Abstract

In recent years, additive manufacturing (AM) processes, especially the laser-based powder bed fusion of metals (PBF-LB/M), have evolved from rapid prototyping to the production of end-use parts. During fabrication, PBF-LB/M parts experience repeated heating and cooling cycles, leading to residual stresses in the finished parts. In addition, the parts are often exposed to superposed mechanical and thermal loads during operation. Designers and AM engineers use sophisticated software tools like finite element analysis (FEA) to generate topology-optimized parts that are only feasible with AM processes. The success of the FEA depends on factors like the modeling assumptions and the quality of the material model. However, in commercially available FE software, heavily simplified material models are implemented to enable reasonable calculation times.
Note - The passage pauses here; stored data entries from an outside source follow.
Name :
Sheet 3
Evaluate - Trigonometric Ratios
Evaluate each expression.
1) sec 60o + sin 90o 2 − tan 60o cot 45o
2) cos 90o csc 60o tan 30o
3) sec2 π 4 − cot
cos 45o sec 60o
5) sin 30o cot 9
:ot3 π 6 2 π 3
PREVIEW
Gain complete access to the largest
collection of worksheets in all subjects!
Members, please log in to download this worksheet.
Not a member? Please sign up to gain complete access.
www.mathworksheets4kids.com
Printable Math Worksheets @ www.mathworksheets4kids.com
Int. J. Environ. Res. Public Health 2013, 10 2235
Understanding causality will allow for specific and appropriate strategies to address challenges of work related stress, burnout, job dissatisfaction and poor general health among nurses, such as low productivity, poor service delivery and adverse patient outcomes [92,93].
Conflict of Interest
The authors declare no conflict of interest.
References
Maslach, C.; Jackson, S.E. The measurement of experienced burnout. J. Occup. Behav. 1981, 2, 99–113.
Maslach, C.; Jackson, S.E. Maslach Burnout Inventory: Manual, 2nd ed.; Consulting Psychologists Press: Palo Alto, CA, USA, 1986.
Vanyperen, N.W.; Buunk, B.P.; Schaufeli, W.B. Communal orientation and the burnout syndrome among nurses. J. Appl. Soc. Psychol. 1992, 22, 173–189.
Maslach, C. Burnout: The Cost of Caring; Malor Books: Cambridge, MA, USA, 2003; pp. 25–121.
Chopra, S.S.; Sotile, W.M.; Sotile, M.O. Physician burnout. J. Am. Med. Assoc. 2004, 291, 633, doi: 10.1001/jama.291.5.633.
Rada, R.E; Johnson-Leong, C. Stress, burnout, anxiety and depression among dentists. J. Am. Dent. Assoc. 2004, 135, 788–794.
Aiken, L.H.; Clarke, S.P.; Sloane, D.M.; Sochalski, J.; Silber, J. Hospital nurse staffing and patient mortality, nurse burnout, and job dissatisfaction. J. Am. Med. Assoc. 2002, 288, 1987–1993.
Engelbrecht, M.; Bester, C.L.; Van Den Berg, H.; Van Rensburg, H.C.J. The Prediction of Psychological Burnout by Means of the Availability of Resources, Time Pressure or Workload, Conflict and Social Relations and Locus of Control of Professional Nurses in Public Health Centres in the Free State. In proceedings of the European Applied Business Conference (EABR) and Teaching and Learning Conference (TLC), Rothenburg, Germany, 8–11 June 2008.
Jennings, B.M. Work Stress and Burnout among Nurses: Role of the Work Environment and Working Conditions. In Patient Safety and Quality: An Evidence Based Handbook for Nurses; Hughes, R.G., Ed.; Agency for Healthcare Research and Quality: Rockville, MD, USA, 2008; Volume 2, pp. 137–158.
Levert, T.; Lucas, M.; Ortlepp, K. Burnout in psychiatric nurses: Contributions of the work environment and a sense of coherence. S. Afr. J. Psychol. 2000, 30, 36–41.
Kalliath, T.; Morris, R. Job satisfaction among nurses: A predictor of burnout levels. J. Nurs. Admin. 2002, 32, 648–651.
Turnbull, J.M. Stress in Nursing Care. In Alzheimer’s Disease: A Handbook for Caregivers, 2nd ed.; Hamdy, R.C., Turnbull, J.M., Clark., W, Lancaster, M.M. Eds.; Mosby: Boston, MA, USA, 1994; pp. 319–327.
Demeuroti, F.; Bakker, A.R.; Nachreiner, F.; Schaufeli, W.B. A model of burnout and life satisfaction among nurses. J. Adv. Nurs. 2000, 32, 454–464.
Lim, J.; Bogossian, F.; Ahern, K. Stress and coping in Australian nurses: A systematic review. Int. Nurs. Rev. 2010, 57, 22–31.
The availability of temperature-dependent material properties is limited to low and medium temperatures and the constitutive relationships are simplified to bilinear elasto-plastic models, which cannot capture nonlinear material responses. Here, we show that the highly nonlinear behavior of AlSi10Mg observed in uniaxial tensile tests at temperatures up to 440 °C can be excellently described by a Chaboche nonlinear kinematic hardening material model. An FEA verification of the tensile tests matches the linear-elastic region of the stress–strain curves and the strain hardening in the range of the experimental scatter. The ultimate tensile strength, which drops from 470 MPa at room temperature to 15 MPa at 440 °C, can be reproduced in the simulation with errors of 0–4%.